Text Start Marker

Friendship and the human connection
Today I want to talk about a tricky subject. Friendship. I’ve been struggling lately with friendships in general. In all of the turmoil of what this struggle has been bringing up inside me, I thought maybe I’d share what I’m going through in the hopes that if anyone else is struggling…maybe my thoughts will help.
On the surface it’s not very tricky at all. You meet someone for whatever reason, you connect due to circumstances or commonalities, and a friendship emerges.
Regardless of how the friendship started, it somehow finds its own flow and becomes its own thing. It may be a deep friendship created out of trauma, a friendship of convenience, a friendship that hangs on because of the time already invested, or it could be a friendship of circumstance that has its own limits simply because of where it started. Regardless, friendships are a very personal thing from person to person.
Some people make friends easily and have a ton of them. Some people only have 1 or 2 friends and are a little guarded about creating relationships. Either way, there’s no right way or wrong way to friendship, period.
But somehow…we all tell our selves stories about our friendships, about other people’s friendships, and about how friendships “should” be.
Honestly, I’ve struggled with friendships my entire life. Not so much from the outside, but internally. From the outside, I have many friendships spanning decades and differences in quality, but on the inside, I’ve struggled off and on with the way some friendships make me feel.
Some are friends I’ve had since grade school and our interaction is mostly dictated by the algorithms of social media and whether either of us pop up in the others feeds. You might think this is sad, however, I view it as a positive. If it weren’t for social media, many of these friendships would be memories. I’ve lived ALL OVER the country, and there’s no way I’d be able to keep in touch and in contact with all of the friends I’ve made and moved away from over my life.
Some of these long distance friendships from grade school and high school are just as relevant in my life today as they were 25 and 30 years ago. The bonds forged are so strong that neither time, nor distance can change the friendship.
Another aspect of friendship is the people involved. Who you were when the friendship was made and how much you have or have not grown during the life of the friendship. This is how you “out grow” a friendship I think. Each of you change from the people that you once were and as you do, your values in life change, thus changing your needs within your friendships. That can go either way. Changes for the good or the not so good, but either way, change can shift a friendship!
Whether we want to admit it or not friendships are categorized and sorted every day with every gesture and interaction within it. Every kindness extended or absence of kindness by either participant is an acceptance or rejection of the friendship. This is the unconscious system that we use to reflect how we feel about that friendship. Friendships become referred to as close, or acquaintances, long distance or non existent. We continuously shuffle these relationships around in our head coordinating with whatever criteria we’ve decided to place importance on.

Text End Marker
Material provided Start Marker

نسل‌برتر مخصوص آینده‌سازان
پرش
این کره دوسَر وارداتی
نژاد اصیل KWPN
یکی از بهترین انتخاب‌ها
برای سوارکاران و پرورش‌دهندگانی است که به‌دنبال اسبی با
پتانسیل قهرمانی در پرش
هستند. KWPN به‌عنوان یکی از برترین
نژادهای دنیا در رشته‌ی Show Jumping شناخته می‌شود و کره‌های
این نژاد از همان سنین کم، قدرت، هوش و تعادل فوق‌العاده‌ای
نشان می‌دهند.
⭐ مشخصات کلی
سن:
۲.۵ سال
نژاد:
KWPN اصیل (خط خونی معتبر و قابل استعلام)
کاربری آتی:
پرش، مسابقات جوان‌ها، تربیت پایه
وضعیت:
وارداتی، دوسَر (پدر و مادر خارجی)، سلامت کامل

Material provided End Marker

*Activity 1*: List the kinds of friendship that the text about friendship names when it describes how a friendship may find its own flow.
*Activity 2*: In the text about friendship, what does the writer credit with keeping many old friendships from becoming only memories?
*Activity 3*: Pick up the text about friendship after its last sentence and keep going in the same voice.

*Answer section 1*:
- A deep friendship created out of trauma
- A friendship of convenience
- A friendship that hangs on because of the time already invested
- A friendship of circumstance that has its own limits because of where it started

*Answer section 2*: Social media.

*Answer section 3*:
It’s funny to have such a clinical way to deal with such an intimate thing, right? Friendships are so intimate, yet we react to them in such a non intimate way sometimes. And no one wants to ever talk about friendships and how we are effected by them. I’m unsure if it’s because no one wants to hurt feelings, or if they don’t want to be judged by others, but it has been my experience that on a one on one basis, many people will discuss their views on friendship and what they do and don’t value about them, but as a whole, friendship can be a taboo subject. We all want to seem as if we are impervious to how a person treats us in a friendship, and that we don’t take their action or inaction as a direct reflection of our value and place in the world.
There. I said it. I care about friendship. And you know what else…so do you. Even if you don’t know it.
The front we put up is that we are so strong and so cool that we really don’t need friendships at all. “Everything I need is inside me. I don’t need anything from anyone. If you don’t want to be my friend, that’s cool. I don’t need you.” This narrative can also be on the opposite side; “I’m so cool I don’t have to work for friendships. I don’t care if someone is or isn’t my friend, therefor, I don’t need to work on friendships, they just come and go.”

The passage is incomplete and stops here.